## What you should do
Copy the listing word for word, beginning at the line that contains "pose: elev=323.7 azim=48.8" and continuing through the end of the listing. Leave out the pictures.

BEGIN Listed entries

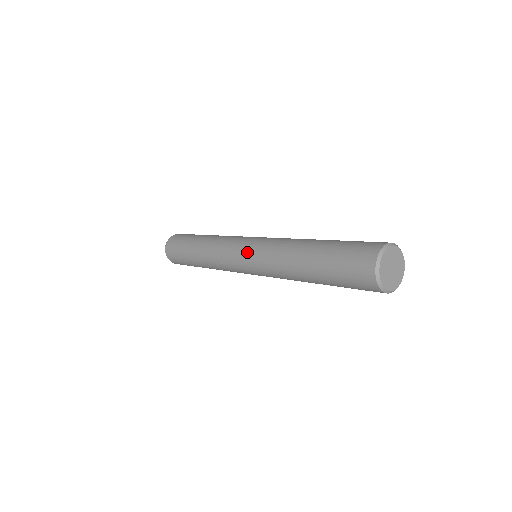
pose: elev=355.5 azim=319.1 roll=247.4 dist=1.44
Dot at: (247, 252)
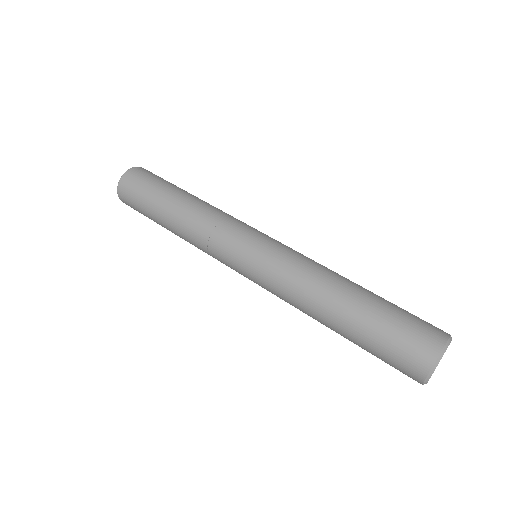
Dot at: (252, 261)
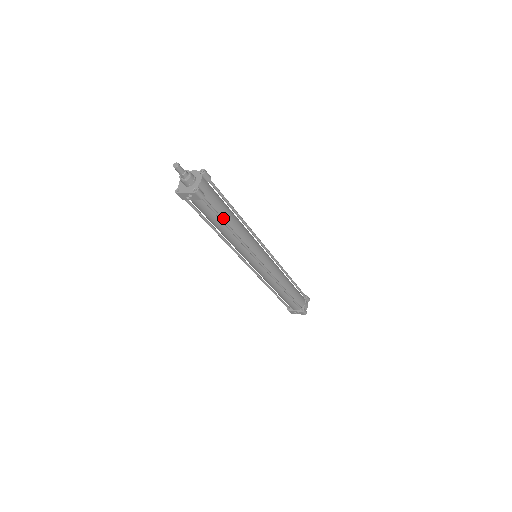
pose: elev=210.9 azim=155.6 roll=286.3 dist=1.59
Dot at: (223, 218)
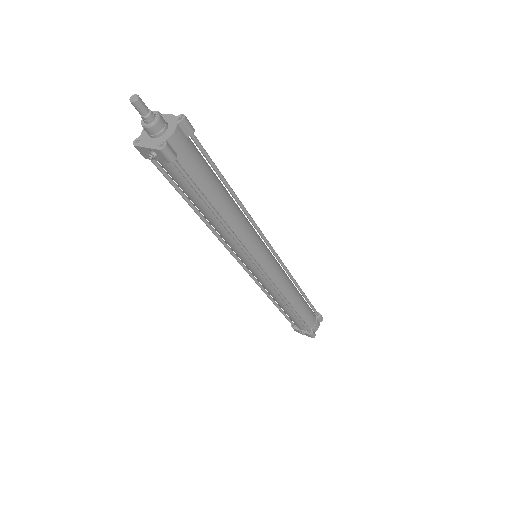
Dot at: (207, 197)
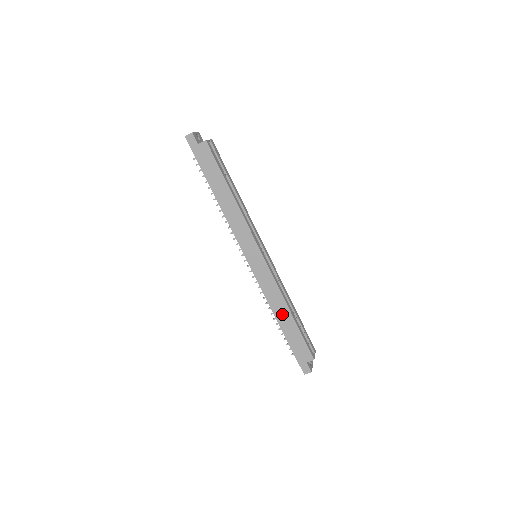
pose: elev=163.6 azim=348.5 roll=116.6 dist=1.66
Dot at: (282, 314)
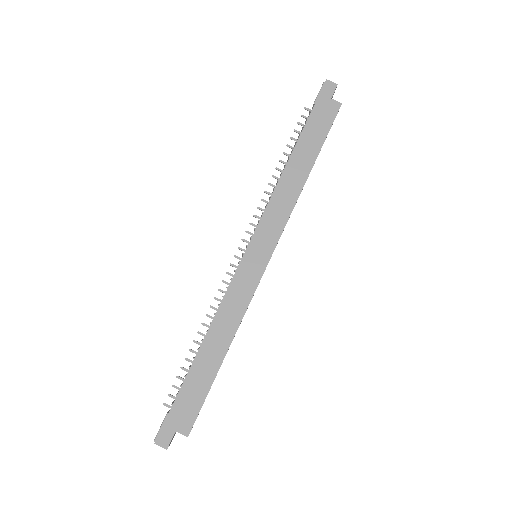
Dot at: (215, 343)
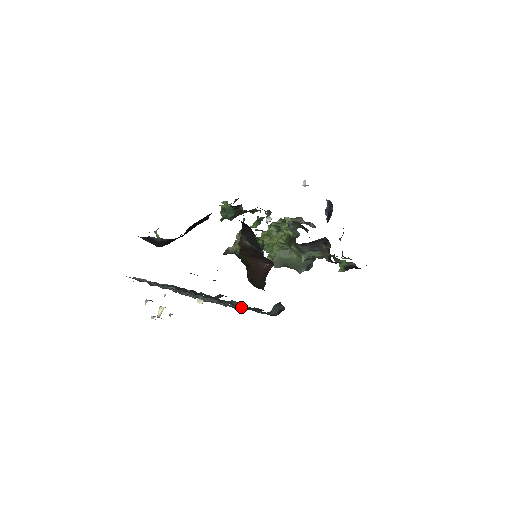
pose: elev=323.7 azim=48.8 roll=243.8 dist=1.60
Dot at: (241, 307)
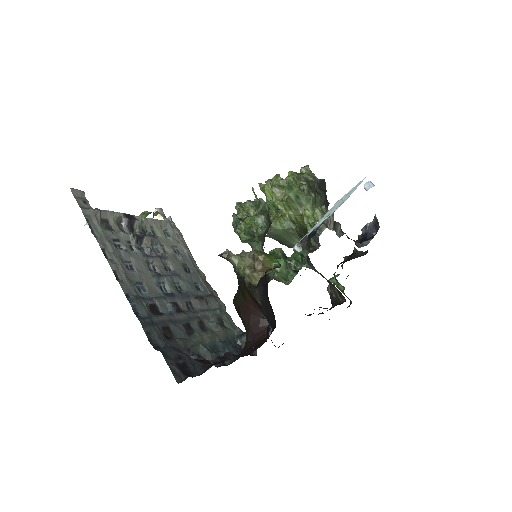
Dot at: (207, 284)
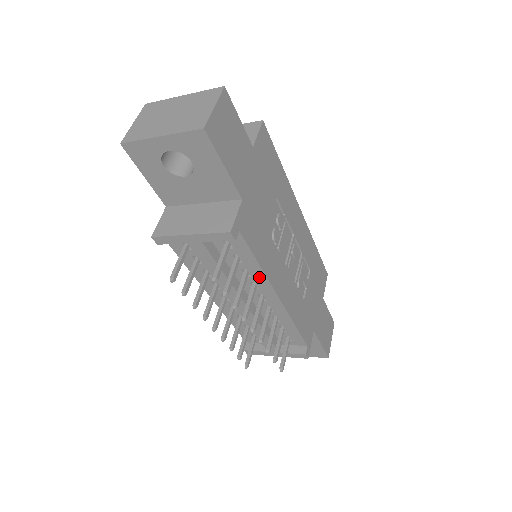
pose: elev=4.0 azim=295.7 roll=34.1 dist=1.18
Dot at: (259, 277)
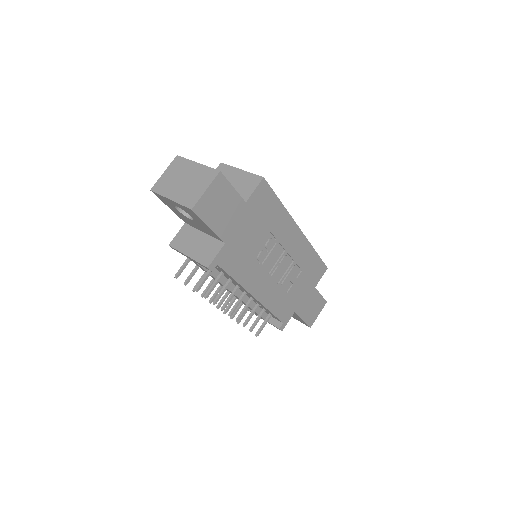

END Listed entries

## Reply to the task
pose: elev=323.7 azim=48.8 roll=243.8 dist=1.60
Dot at: (241, 307)
Dot at: (207, 284)
pose: elev=4.0 azim=295.7 roll=34.1 dist=1.18
Dot at: (259, 277)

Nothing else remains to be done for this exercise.